**Problem**
Omit the pictures. Transcribe exactly the lines below, from the one with "Festive Spirit in Taksim Gezi Park" up to and including the last.

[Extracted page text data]

+ + +

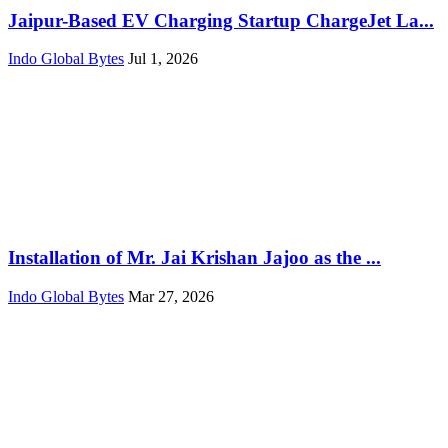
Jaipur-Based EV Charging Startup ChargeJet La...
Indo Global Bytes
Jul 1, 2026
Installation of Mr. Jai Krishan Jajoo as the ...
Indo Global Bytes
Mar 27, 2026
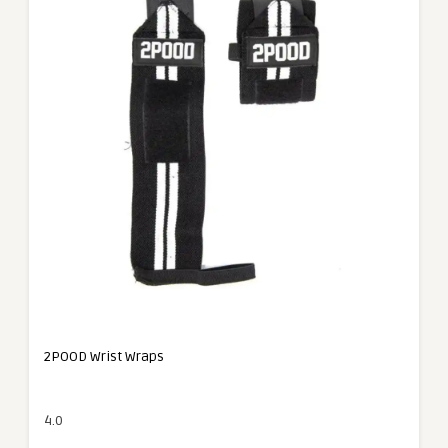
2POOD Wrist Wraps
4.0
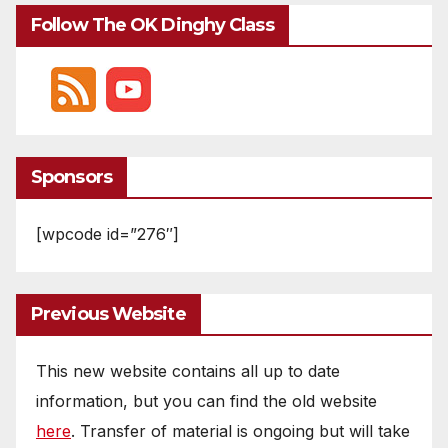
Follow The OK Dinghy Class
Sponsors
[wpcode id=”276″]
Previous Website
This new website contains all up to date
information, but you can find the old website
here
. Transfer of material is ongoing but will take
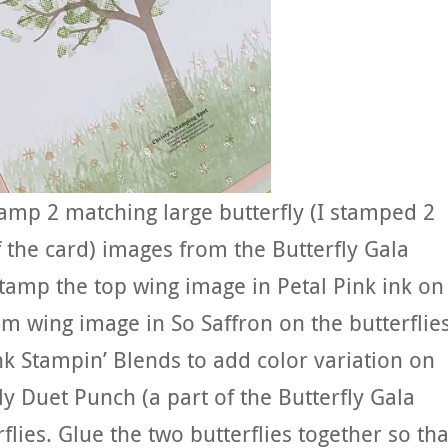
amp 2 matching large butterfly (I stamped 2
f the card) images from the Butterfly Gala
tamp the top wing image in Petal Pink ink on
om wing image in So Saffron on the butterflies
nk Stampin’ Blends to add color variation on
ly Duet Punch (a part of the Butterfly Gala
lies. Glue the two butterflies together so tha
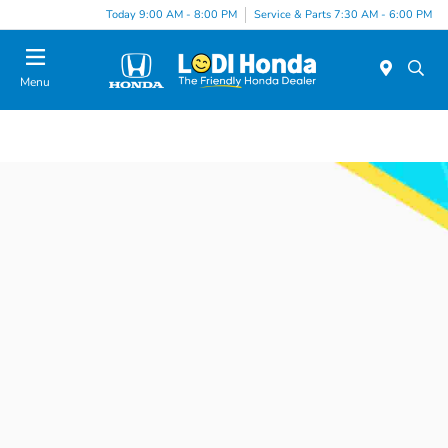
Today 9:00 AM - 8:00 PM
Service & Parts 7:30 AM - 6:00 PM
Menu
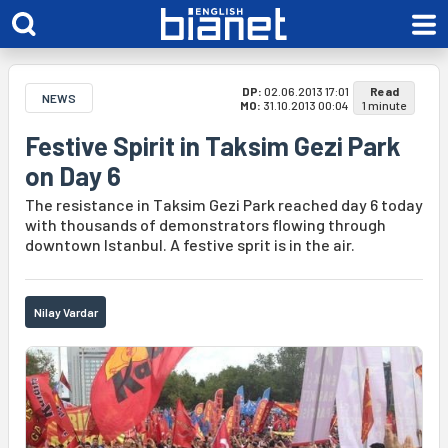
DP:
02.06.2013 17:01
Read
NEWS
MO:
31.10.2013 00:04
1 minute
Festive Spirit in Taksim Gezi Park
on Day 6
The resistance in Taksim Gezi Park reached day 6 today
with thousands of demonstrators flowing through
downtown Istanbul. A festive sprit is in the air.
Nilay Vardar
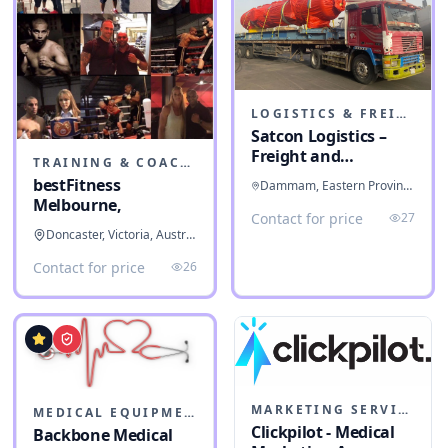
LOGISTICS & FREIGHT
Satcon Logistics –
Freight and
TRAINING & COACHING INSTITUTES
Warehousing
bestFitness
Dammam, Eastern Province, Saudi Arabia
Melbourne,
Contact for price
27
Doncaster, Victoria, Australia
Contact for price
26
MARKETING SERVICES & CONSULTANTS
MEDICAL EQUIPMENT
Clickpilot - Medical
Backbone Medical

+ + +

**Answer space**
Festive Spirit in Taksim Gezi Park
on Day 6
The resistance in Taksim Gezi Park reached day 6 today
with thousands of demonstrators flowing through
downtown Istanbul. A festive sprit is in the air.
Nilay Vardar
LOGISTICS & FREIGHT
Satcon Logistics –
Freight and
TRAINING & COACHING INSTITUTES
Warehousing
bestFitness
Dammam, Eastern Province, Saudi Arabia
Melbourne,
Contact for price
27
Doncaster, Victoria, Australia
Contact for price
26
MARKETING SERVICES & CONSULTANTS
MEDICAL EQUIPMENT
Clickpilot - Medical
Backbone Medical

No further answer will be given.